Pour cela, j’ai échappé à un assassinat. Un jour, à Paris, la confidence m’a été faite par un ami qui m’a dit qu’on voulait me tuer entre Ber et Rharous, quand, au crépuscule, mon cortège s’est immobilisé à la suite d’une panne technique d’un des deux BRDM qui m’accompagnaient pour ma sécurité.

Il m’a dit que deux bandits étaient désignés pour m’égorger, au moment où je me préparais pour la prière. En ce moment, j’étais sans aide de camp. Il m’a dit que les assaillants n’étaient pas d’accord entre eux sur mon sort, au regard de mon courage à venir rassurer les populations du Nord face à la crise. Toute chose qui a fait que j’ai eu la vie sauve.
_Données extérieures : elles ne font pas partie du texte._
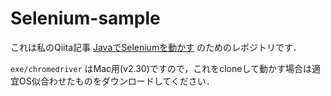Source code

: # Selenium-sample
これは私のQiita記事 [JavaでSeleniumを動かす]() のためのレポジトリです．

`exe/chromedriver` はMac用(v2.30)ですので，これをcloneして動かす場合は適宜OS似合わせたものをダウンロードしてください．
J’ai cru à ce que mon interlocuteur m’a narré. Car, effectivement entre Ber et Rharous, au moment où le cortège était immobilisé, les services de sécurité m’ont dit que nous ne pouvions rester longtemps dans cette zone, au regard des risques à encourir.

Je leur ai dit que nous ne pouvions pas abandonner dans le désert un BRDM de l’Armée avec ses occupants. Ils étaient au nombre de trois : le conducteur, le surveillant et le tireur. Alors, j’ai dit que nous allons passer la nuit sur place s’il le faut, jusqu’à ce que l’engin soit réparé. Et c’est ce que nous avons fait, avant de rejoindre Bamba le lendemain matin.

Là-bas, ce que nous avons vu est assez horrible et je m’en souviendrai jusqu’à la fin de mes jours. A Bamba, j’ai vu le corps d’une femme enceinte qu’on a éventré au bord de la mare, à côté de ses enfants égorgés. Et c’est nous qui les avons enterrés» a laissé entendre IBK. Avant de souligner qu’il connaît assez la crise au Nord.

La gestion de cette crise «n’est pas chose facile» a-t-il reconnu, après avoir soutenu qu’il faut de la détermination et de la rigueur pour en finir avec elle. Pour cela, il a estimé, comme il l’a toujours affirmé, que «l’Accord d’Alger n’est pas un accord capable de réinstaurer la paix et la quiétude recherchées par le peuple malien.

L’histoire a donné raison au RPM à propos de ce fameux Accord d’Alger car, malgré tout, nos compatriotes sont en train de mourir» a-t-il conclu.

«Le choix du RPM est le plus difficile»

Après ce discours, les cadres et les militants du RPM se sont livrés à un exercice hautement démocratique qui a consisté à passer au crible toutes les questions liées à la vie du parti.

Après avoir analysé leurs forces et les faiblesses, IBK et ses camarades ont décidé de relever le défi de l’existence par le travail et l’abnégation afin de ne pas satisfaire «les oiseaux de mauvaise augure» qui oeuvrent, selon eux, pour la mort du RPM.

Ainsi, pour IBK «le choix fait par notre parti, celui de l’engagement pour le Mali, est le choix le plus difficile, car rocailleux et parsemé d’embûches.

Cependant, il est et restera celui de la vérité, de la dignité et de l’honneur qui ne s’accommodent pas avec la ruée sur les maroquins, les strapontins ministériels et autres postes administratifs».

A noter que les cadres et militants du RPM se sont livrés au même exercice, le dimanche 29 juin, au Centre international de conférences de Bamako, dans le cadre de la conférence du District.